18. The radial power divider/combiner of claim 17, wherein the transformer portion has a fourth transverse cross-sectional area that is less than the first transverse cross-sectional area and greater than the third cross-sectional area.

19. The radial power divider/combiner of claim 17, wherein the transformer portion has a transverse cross-sectional area that varies along the direction along which the waveguide extends.

20. The radial power divider/combiner of claim 17, wherein the transformer portion comprises a plurality of sections, each said section extending a respective length along the direction between the center of the base and the periphery thereof.

21. The radial power divider/combiner of claim 17, further comprising:

a plurality of second monopole antennas, each said second monopole antenna disposed near a respective peripheral end of a respective one of the waveguides.

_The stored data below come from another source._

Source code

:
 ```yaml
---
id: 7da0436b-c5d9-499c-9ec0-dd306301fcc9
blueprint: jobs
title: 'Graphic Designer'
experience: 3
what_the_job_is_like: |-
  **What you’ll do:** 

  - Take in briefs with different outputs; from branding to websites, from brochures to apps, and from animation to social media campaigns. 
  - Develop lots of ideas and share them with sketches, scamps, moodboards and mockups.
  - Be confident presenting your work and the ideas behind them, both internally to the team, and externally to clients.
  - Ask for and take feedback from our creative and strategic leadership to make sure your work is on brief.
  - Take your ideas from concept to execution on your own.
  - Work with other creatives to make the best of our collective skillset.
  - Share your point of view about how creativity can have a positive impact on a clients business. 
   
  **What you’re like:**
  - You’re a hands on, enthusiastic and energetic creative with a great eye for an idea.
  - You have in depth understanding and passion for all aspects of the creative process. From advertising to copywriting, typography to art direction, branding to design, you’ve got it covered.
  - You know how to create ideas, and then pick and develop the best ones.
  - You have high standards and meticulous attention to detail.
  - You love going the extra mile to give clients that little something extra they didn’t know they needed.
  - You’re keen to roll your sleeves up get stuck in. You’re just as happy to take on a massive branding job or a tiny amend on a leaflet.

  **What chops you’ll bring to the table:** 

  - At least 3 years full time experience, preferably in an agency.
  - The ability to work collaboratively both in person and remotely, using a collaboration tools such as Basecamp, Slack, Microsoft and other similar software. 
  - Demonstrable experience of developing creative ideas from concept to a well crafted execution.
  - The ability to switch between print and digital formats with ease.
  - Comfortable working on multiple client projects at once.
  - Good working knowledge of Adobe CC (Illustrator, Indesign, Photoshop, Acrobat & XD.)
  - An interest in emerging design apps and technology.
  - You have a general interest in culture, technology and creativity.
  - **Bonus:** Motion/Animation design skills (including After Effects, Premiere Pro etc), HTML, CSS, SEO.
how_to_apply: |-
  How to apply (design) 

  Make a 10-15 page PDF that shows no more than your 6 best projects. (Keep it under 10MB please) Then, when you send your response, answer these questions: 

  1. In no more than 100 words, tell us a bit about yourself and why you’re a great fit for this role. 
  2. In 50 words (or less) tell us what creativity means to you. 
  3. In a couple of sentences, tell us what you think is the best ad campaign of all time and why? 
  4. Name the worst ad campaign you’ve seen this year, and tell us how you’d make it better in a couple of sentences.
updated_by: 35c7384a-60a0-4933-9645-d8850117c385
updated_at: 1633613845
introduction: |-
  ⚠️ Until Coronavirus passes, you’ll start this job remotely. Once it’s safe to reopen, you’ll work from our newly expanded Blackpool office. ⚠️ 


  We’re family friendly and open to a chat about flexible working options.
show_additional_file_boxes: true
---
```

22. The radial power divider/combiner of claim 21, wherein each of said waveguides is adapted to carry signals between the first antenna and a respective one of the second antennas.

23. The radial power divider/combiner of claim 17, wherein adjacent waveguides are separated by respective wedge portions defined by the base, each said wedge portion having a pointed vertex at a respective end thereof proximate the center of the base.

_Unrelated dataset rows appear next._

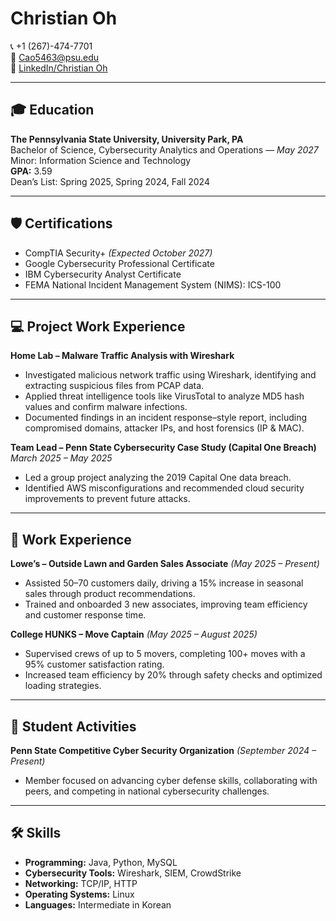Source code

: # Christian Oh

📞 +1 (267)-474-7701  
📧 Cao5463@psu.edu  
🔗 [LinkedIn/Christian Oh](https://linkedin.com/in/ChristianOh)  

---

## 🎓 Education
**The Pennsylvania State University, University Park, PA**  
Bachelor of Science, Cybersecurity Analytics and Operations — *May 2027*  
Minor: Information Science and Technology  
**GPA:** 3.59  
Dean’s List: Spring 2025, Spring 2024, Fall 2024  

---

## 🛡️ Certifications
- CompTIA Security+ *(Expected October 2027)*  
- Google Cybersecurity Professional Certificate  
- IBM Cybersecurity Analyst Certificate  
- FEMA National Incident Management System (NIMS): ICS-100  

---

## 💻 Project Work Experience
**Home Lab – Malware Traffic Analysis with Wireshark**  
- Investigated malicious network traffic using Wireshark, identifying and extracting suspicious files from PCAP data.  
- Applied threat intelligence tools like VirusTotal to analyze MD5 hash values and confirm malware infections.  
- Documented findings in an incident response–style report, including compromised domains, attacker IPs, and host forensics (IP & MAC).  

**Team Lead – Penn State Cybersecurity Case Study (Capital One Breach)**  
*March 2025 – May 2025*  
- Led a group project analyzing the 2019 Capital One data breach.  
- Identified AWS misconfigurations and recommended cloud security improvements to prevent future attacks.  

---

## 💼 Work Experience
**Lowe’s – Outside Lawn and Garden Sales Associate** *(May 2025 – Present)*  
- Assisted 50–70 customers daily, driving a 15% increase in seasonal sales through product recommendations.  
- Trained and onboarded 3 new associates, improving team efficiency and customer response time.  

**College HUNKS – Move Captain** *(May 2025 – August 2025)*  
- Supervised crews of up to 5 movers, completing 100+ moves with a 95% customer satisfaction rating.  
- Increased team efficiency by 20% through safety checks and optimized loading strategies.  

---

## 👥 Student Activities
**Penn State Competitive Cyber Security Organization** *(September 2024 – Present)*  
- Member focused on advancing cyber defense skills, collaborating with peers, and competing in national cybersecurity challenges.  

---

## 🛠️ Skills
- **Programming:** Java, Python, MySQL  
- **Cybersecurity Tools:** Wireshark, SIEM, CrowdStrike  
- **Networking:** TCP/IP, HTTP  
- **Operating Systems:** Linux  
- **Languages:** Intermediate in Korean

24. A radial power divider/combiner comprising:

a base having a center and a periphery;

a plurality of waveguides, each of which extends along a respective direction between the center of the base and the periphery thereof

wherein each of the waveguides is defined at least in part by a respective groove in the base; and

wherein (i) at least one of the waveguides has a central portion proximate the center of the base, a peripheral portion proximate the periphery of the base, and a transformer portion disposed between the central portion and the peripheral portion, (ii) the central portion has a first transverse cross-sectional area, (iii) the peripheral portion has a second transverse cross-sectional area, and (iv) the transformer portion has a third transverse cross-sectional area that is less than the first cross-sectional area and greater than the second transverse cross-sectional area,

wherein adjacent waveguides are separated by respective wedge portions defined by the base, each said wedge portion having a pointed vertex at a respective end thereof proximate the center of the base.

25. The radial power divider/combiner of claim 24, wherein the transformer portion has a fourth transverse cross-sectional area that is less than the first transverse cross-sectional area and greater than the third cross-sectional area.

26. The radial power divider/combiner of claim 24, wherein the transformer portion has a transverse cross-sectional area that varies along the direction along which the waveguide extends.

27. The radial power divider/combiner of claim 24, wherein the transformer portion comprises a plurality of sections, each said section extending a respective length along the direction between the center of the base and the periphery thereof.

28. The radial power divider/combiner of claim 24, further comprising:

a first monopole antenna disposed at the center of the base; and

a plurality of second monopole antennas, each said second monopole antenna disposed near a respective peripheral end of a respective one of the waveguides.

29. The radial power divider/combiner of claim 28, wherein each of said waveguides is adapted to carry signals between the first antenna and a respective one of the second antennas.